Return every line of the data below exactly, but do not include the images.
BEGIN PROVIDED INFORMATION
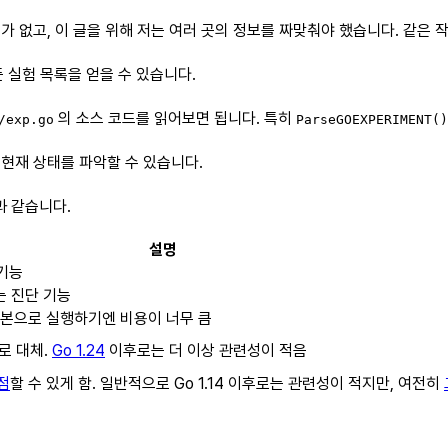
 없고, 이 글을 위해 저는 여러 곳의 정보를 짜맞춰야 했습니다. 같은 작
 실험 목록을 얻을 수 있습니다.
의 소스 코드를 읽어보면 됩니다. 특히
/exp.go
ParseGOEXPERIMENT()
 현재 상태를 파악할 수 있습니다.
과 같습니다.
설명
 기능
는 진단 기능
기본으로 실행하기엔 비용이 너무 큼
L로 대체.
Go 1.24
이후로는 더 이상 관련성이 적음
선점
할 수 있게 함. 일반적으로 Go 1.14 이후로는 관련성이 적지만, 여전히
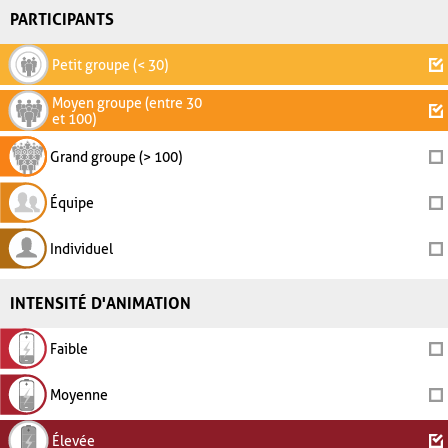
PARTICIPANTS
Petit groupe (< 30)
Moyen groupe (entre 30
et 100)
Grand groupe (> 100)
Équipe
Individuel
INTENSITÉ D'ANIMATION
Faible
Moyenne
Élevée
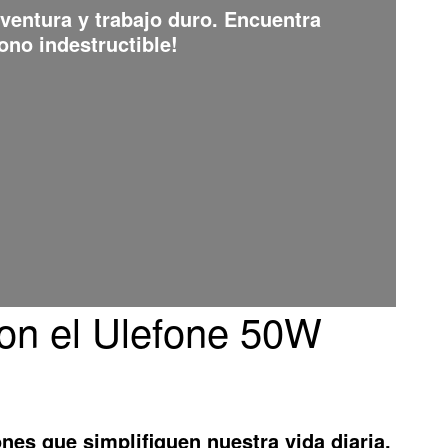
aventura y trabajo duro. Encuentra
ono indestructible!
con el Ulefone 50W
es que simplifiquen nuestra vida diaria.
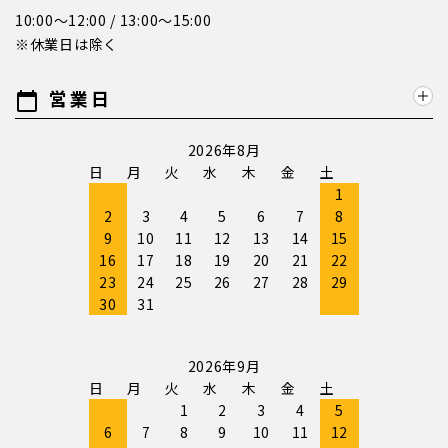
10:00～12:00 / 13:00～15:00
※休業日は除く
営業日
calendar_today
2026年8月
日
月
火
水
木
金
土
1
2
3
4
5
6
7
8
9
10
11
12
13
14
15
16
17
18
19
20
21
22
23
24
25
26
27
28
29
30
31
2026年9月
日
月
火
水
木
金
土
1
2
3
4
5
6
7
8
9
10
11
12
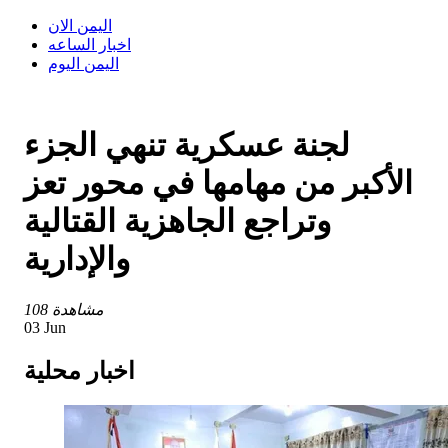
اليمن الان
اخبار الساعه
اليمن اليوم
لجنة عسكرية تنهي الجزء
الأكبر من مهامها في محور تعز
وتراجع الجاهزية القتالية
والإدارية
108 مشاهدة
03 Jun
اخبار محلية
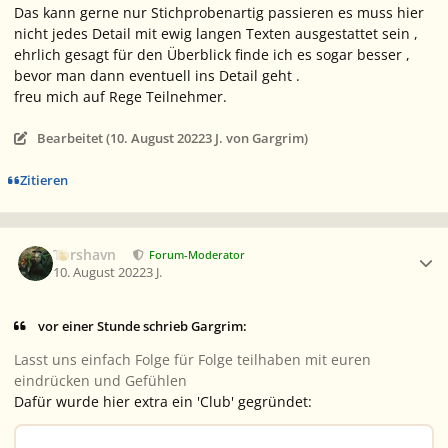
Das kann gerne nur Stichprobenartig passieren es muss hier
nicht jedes Detail mit ewig langen Texten ausgestattet sein ,
ehrlich gesagt für den Überblick finde ich es sogar besser ,
bevor man dann eventuell ins Detail geht .
freu mich auf Rege Teilnehmer.
Bearbeitet (
10. August 2022
3 J.
von Gargrim)
Zitieren
Ersteller-Statistik
Torshavn
Forum-Moderator
10. August 2022
3 J.
vor einer Stunde schrieb Gargrim:
Lasst uns einfach Folge für Folge teilhaben mit euren
eindrücken und Gefühlen
Dafür wurde hier extra ein 'Club' gegründet:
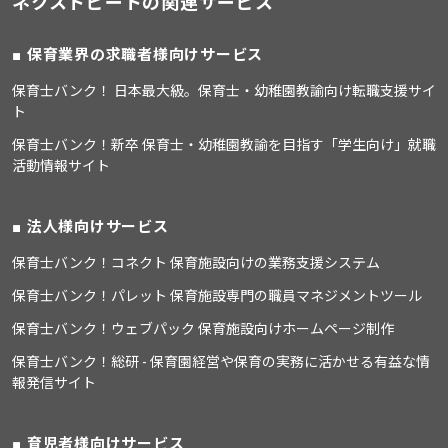
ネクストビートの関連サービス
保育業界の求職者様向けサービス
保育士バンク！ 日本最大級。保育士・幼稚園教諭向け転職支援サイ
ト
保育士バンク！新卒 保育士・幼稚園教諭を目指す「学生向け」就職
活動情報サイト
法人様向けサービス
保育士バンク！コネクト 保育施設向けの業務支援システム
保育士バンク！パレット 保育施設専門の職員マネジメントツール
保育士バンク！ウェブパック 保育施設向けホームページ制作
保育士バンク！総研 - 保育園経営や保育の実務に活かせる有益な情
報発信サイト
育児者様向けサービス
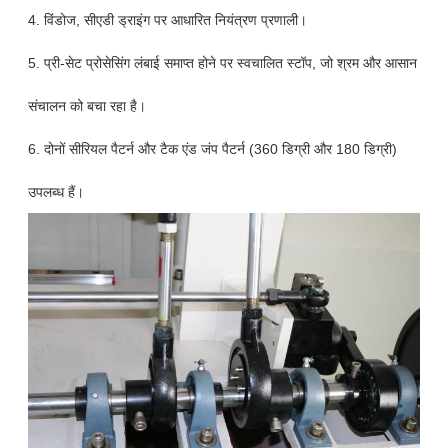
4. विंडोज, सीएडी ड्राइंग पर आधारित नियंत्रण प्रणाली।
5. प्री-सेट प्रोसेसिंग लंबाई समाप्त होने पर स्वचालित स्टॉप, जो श्रम और आसान
संचालन को बचा रहा है।
6. दोनों सीरियल पैटर्न और टैक एंड जंप पैटर्न (360 डिग्री और 180 डिग्री)
उपलब्ध हैं।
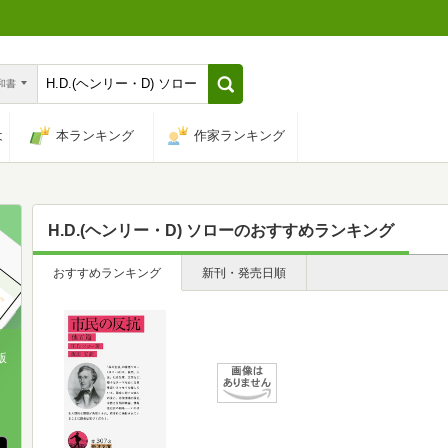
n和書
は
本ランキング
作家ランキング
H.D.(ヘンリー・D) ソロー
のおすすめランキング
おすすめランキング
新刊・発売日順
版
、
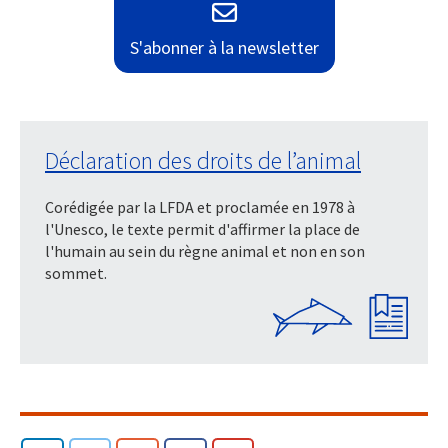
S'abonner à la newsletter
Déclaration des droits de l’animal
Corédigée par la LFDA et proclamée en 1978 à
l'Unesco, le texte permit d'affirmer la place de
l'humain au sein du règne animal et non en son
sommet.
END PROVIDED INFORMATION
### RESPONSE:
 없고, 이 글을 위해 저는 여러 곳의 정보를 짜맞춰야 했습니다. 같은 작
 실험 목록을 얻을 수 있습니다.
의 소스 코드를 읽어보면 됩니다. 특히
/exp.go
ParseGOEXPERIMENT()
 현재 상태를 파악할 수 있습니다.
과 같습니다.
설명
 기능
는 진단 기능
기본으로 실행하기엔 비용이 너무 큼
L로 대체.
Go 1.24
이후로는 더 이상 관련성이 적음
선점
할 수 있게 함. 일반적으로 Go 1.14 이후로는 관련성이 적지만, 여전히
PARTICIPANTS
Petit groupe (< 30)
Moyen groupe (entre 30
et 100)
Grand groupe (> 100)
Équipe
Individuel
INTENSITÉ D'ANIMATION
Faible
Moyenne
Élevée
aventura y trabajo duro. Encuentra
ono indestructible!
con el Ulefone 50W
es que simplifiquen nuestra vida diaria.
10:00～12:00 / 13:00～15:00
※休業日は除く
営業日
calendar_today
2026年8月
日
月
火
水
木
金
土
1
2
3
4
5
6
7
8
9
10
11
12
13
14
15
16
17
18
19
20
21
22
23
24
25
26
27
28
29
30
31
2026年9月
日
月
火
水
木
金
土
1
2
3
4
5
6
7
8
9
10
11
12
اليمن الان
اخبار الساعه
اليمن اليوم
لجنة عسكرية تنهي الجزء
الأكبر من مهامها في محور تعز
وتراجع الجاهزية القتالية
والإدارية
108 مشاهدة
03 Jun
اخبار محلية
Das kann gerne nur Stichprobenartig passieren es muss hier
nicht jedes Detail mit ewig langen Texten ausgestattet sein ,
ehrlich gesagt für den Überblick finde ich es sogar besser ,
bevor man dann eventuell ins Detail geht .
freu mich auf Rege Teilnehmer.
Bearbeitet (
10. August 2022
3 J.
von Gargrim)
Zitieren
Ersteller-Statistik
Torshavn
Forum-Moderator
10. August 2022
3 J.
vor einer Stunde schrieb Gargrim:
Lasst uns einfach Folge für Folge teilhaben mit euren
eindrücken und Gefühlen
Dafür wurde hier extra ein 'Club' gegründet:
ネクストビートの関連サービス
保育業界の求職者様向けサービス
保育士バンク！ 日本最大級。保育士・幼稚園教諭向け転職支援サイ
ト
保育士バンク！新卒 保育士・幼稚園教諭を目指す「学生向け」就職
活動情報サイト
法人様向けサービス
保育士バンク！コネクト 保育施設向けの業務支援システム
保育士バンク！パレット 保育施設専門の職員マネジメントツール
保育士バンク！ウェブパック 保育施設向けホームページ制作
保育士バンク！総研 - 保育園経営や保育の実務に活かせる有益な情
報発信サイト
育児者様向けサービス
4. विंडोज, सीएडी ड्राइंग पर आधारित नियंत्रण प्रणाली।
5. प्री-सेट प्रोसेसिंग लंबाई समाप्त होने पर स्वचालित स्टॉप, जो श्रम और आसान
संचालन को बचा रहा है।
6. दोनों सीरियल पैटर्न और टैक एंड जंप पैटर्न (360 डिग्री और 180 डिग्री)
उपलब्ध हैं।
n和書
は
本ランキング
作家ランキング
H.D.(ヘンリー・D) ソロー
のおすすめランキング
おすすめランキング
新刊・発売日順
版
、
S'abonner à la newsletter
Déclaration des droits de l’animal
Corédigée par la LFDA et proclamée en 1978 à
l'Unesco, le texte permit d'affirmer la place de
l'humain au sein du règne animal et non en son
sommet.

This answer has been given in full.